COMPLETE THE FOLLOWING:
a) In the passage on teaching faith to young people, what reason is offered for why teenagers have not been given the soul-strength to recognize, wrestle, and resist the symbiotes in our midst?
b) Pick up the passage on teaching faith to young people after its final line and write what comes next.

SELECTED TEXT:
---------------

We ‘teach’ young people baseball, but we ‘expose’ them to faith…we blithely assume that religious identity will happen by osmosis, emerging ‘when youth are ready’ (a confidence we generally lack when it comes to, say, algebra). We simply have not given teenagers the soul-strength to recognize, wrestle, and resist the symbiotes in our midst, probably because we lack [it] ourselves… Exposing adolescents to faith, as it turns out, is no substitute for teaching it to them.

Youth Alpha provides an excellent resource that helps redress that imbalance.

Here’s a look at the topics they cover off:

Life: Is This It?
Jesus: Who is He?
Cross: Why Did Jesus Die?
Faith: How Can We have Faith?
Prayer: Why and How Do I Pray?
Bible: Why and How Do I Read the Bible?
Follow: How Does God Guide Us Into Full Life?
Spirit: Who Is the Holy Spirit and What Does He Do?
Fill: How Can I Be Filled With the Holy Spirit?
Evil: How Can I Resist Evil?
Healing: Does God Heal Today?

---------------

DATA ENTRIES:

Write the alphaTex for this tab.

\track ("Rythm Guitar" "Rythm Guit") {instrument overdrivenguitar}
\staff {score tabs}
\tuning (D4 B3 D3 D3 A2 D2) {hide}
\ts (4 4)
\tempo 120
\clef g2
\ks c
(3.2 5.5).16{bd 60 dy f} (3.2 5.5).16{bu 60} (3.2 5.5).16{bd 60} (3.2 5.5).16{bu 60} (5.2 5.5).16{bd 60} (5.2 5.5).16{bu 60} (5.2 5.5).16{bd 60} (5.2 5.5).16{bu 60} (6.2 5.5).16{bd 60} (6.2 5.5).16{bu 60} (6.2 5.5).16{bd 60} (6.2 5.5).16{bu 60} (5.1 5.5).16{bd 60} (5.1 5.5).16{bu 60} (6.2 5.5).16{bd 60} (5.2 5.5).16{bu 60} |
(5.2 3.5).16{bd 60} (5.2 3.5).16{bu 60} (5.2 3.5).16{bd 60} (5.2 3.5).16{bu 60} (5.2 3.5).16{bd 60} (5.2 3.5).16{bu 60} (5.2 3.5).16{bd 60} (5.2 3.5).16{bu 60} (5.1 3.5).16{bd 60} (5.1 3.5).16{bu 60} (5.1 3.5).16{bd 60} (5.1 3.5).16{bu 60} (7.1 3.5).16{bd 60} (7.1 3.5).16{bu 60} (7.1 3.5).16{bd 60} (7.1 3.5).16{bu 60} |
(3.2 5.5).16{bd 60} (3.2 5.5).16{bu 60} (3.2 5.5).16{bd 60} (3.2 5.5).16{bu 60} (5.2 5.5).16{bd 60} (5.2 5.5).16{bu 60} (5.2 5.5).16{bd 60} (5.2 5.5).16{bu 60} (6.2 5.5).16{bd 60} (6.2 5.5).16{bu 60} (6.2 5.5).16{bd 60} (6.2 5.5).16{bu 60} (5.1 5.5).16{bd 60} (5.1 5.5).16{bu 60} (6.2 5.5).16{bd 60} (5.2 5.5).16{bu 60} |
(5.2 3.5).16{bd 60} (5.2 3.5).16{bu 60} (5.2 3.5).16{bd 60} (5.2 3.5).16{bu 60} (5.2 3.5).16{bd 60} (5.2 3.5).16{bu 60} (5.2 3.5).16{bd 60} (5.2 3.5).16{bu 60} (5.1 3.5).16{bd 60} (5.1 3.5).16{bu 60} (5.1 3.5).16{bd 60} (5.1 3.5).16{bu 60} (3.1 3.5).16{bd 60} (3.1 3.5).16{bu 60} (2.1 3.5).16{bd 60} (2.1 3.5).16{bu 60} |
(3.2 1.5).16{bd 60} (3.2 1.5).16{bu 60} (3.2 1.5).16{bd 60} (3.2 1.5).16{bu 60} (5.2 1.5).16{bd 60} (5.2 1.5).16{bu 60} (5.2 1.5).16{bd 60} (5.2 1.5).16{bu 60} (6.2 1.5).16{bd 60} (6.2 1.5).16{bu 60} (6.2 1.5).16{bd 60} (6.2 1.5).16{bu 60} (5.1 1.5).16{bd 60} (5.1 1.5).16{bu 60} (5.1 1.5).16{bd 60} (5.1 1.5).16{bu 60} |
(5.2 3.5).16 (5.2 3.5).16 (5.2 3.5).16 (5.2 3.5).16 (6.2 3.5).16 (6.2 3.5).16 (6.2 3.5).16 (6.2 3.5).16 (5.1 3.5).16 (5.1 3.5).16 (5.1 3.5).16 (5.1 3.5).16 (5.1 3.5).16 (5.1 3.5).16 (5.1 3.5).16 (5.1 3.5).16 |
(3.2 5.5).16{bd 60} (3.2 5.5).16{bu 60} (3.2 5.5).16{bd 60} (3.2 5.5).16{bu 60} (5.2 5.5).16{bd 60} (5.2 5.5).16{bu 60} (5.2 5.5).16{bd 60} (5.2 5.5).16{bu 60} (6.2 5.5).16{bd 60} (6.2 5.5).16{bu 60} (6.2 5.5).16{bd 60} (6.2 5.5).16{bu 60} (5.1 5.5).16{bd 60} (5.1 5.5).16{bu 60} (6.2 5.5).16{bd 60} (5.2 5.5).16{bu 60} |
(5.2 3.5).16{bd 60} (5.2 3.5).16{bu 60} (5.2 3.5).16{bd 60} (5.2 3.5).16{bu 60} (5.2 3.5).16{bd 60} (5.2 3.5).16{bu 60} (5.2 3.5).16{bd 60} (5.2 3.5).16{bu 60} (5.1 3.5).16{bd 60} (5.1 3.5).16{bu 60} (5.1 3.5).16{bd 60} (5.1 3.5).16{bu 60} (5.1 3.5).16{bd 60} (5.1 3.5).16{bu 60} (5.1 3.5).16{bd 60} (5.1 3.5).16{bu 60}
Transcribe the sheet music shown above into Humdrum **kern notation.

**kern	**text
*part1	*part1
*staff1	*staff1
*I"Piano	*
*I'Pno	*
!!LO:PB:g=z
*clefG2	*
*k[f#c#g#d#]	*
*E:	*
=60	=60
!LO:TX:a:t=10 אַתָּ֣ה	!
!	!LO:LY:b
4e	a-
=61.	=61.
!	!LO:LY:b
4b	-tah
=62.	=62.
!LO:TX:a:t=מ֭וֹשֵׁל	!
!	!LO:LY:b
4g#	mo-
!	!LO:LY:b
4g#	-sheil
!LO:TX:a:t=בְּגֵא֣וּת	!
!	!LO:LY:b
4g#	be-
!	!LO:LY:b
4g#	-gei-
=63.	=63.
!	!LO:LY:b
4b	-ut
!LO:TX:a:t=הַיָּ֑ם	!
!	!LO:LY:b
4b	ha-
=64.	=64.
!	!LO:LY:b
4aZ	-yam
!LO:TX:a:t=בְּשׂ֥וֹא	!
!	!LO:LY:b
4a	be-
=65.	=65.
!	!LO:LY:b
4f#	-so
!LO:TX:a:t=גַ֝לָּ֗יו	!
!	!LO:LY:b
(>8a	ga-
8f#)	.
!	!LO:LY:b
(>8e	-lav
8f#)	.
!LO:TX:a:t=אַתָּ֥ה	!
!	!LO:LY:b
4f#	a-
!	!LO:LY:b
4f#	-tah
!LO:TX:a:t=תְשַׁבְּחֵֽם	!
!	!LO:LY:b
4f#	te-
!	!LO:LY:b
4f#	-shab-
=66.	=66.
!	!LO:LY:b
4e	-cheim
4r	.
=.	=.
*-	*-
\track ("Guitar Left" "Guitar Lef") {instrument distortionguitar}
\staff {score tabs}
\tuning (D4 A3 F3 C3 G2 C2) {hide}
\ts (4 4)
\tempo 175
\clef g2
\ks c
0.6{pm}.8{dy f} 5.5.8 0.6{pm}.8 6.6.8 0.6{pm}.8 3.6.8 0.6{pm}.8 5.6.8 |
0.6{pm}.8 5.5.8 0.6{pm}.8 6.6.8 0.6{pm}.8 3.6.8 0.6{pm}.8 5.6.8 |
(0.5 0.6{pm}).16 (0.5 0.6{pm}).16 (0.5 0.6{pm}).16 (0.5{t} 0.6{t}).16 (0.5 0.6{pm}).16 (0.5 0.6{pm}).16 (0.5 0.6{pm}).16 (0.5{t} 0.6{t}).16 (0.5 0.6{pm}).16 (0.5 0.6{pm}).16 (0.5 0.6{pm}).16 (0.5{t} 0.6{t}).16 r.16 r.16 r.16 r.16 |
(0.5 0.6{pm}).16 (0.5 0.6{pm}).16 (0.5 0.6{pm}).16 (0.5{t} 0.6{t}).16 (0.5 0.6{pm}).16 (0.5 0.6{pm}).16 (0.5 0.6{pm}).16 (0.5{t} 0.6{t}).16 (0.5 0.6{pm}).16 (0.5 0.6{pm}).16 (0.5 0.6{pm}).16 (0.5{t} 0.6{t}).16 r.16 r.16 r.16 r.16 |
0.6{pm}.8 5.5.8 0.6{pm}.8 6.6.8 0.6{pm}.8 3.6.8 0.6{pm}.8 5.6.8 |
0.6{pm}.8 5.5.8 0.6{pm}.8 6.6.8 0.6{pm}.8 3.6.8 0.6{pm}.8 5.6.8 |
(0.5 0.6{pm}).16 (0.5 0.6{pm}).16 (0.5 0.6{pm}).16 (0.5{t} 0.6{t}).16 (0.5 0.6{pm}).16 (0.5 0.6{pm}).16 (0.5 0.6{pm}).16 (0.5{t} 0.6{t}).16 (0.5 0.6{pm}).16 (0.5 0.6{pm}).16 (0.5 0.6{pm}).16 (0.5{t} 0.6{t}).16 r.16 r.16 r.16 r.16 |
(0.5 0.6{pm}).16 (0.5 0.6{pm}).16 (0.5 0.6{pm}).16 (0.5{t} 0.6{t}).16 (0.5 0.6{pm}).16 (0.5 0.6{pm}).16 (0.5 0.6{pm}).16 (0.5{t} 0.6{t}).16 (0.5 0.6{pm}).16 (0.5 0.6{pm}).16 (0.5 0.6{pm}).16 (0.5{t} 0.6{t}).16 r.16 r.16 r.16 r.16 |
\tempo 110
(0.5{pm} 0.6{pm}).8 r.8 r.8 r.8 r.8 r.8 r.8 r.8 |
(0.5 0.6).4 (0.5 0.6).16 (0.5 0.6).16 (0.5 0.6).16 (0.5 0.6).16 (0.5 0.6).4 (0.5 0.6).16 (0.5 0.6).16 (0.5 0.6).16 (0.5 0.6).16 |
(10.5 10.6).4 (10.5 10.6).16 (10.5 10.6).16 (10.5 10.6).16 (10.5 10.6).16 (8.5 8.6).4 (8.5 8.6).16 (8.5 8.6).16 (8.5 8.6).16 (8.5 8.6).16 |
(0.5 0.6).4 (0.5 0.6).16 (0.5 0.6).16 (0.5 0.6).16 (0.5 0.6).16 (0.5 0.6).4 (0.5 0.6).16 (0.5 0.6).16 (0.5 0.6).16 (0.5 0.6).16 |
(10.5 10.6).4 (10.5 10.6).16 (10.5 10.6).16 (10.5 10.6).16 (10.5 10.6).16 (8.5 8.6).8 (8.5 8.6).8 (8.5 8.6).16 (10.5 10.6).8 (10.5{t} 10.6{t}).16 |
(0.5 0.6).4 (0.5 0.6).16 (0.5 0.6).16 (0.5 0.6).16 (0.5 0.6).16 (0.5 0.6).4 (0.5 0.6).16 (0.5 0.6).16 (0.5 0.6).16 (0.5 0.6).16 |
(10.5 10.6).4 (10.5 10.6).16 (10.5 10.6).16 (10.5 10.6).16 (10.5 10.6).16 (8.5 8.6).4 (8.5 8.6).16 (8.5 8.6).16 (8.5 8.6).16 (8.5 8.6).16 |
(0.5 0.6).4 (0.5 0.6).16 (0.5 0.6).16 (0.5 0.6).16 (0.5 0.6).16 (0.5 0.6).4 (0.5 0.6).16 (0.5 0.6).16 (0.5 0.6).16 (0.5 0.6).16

---------------

ANSWER LIST:
a) The passage says this is probably because the adults lack that soul-strength themselves.

b)
Church: What About the Church and Telling Others?:

It is user-friendly and manageable for small churches & tight budgets:

Once upon a time, when I worked in multi-staff settings, I had time to develop my own curricula. Now, I am a factotum pastor: I am needed everywhere.

Youth Alpha enables me to do (I feel) a good job of confirmation preparation without requiring hours of prep. That means a lot to me, because the kids going through confirmation in our church matter…but my sanity is worth something too.

Plus, did I mention it is free?  No?  It costs exactly zero dollars, so that helps churches with tight budgets. (Of course, donations are welcomed to help under-write future Alpha ventures).

The caveat: It needs tinkering for your context

So obviously, as with every program, you’re not going to love every aspect of the videos. For example, we will not be showing the video session on healing (it is optional). And, you may not agree with every angle taken in the teaching. But you can handle that yourself as the leader, in the discussion portion.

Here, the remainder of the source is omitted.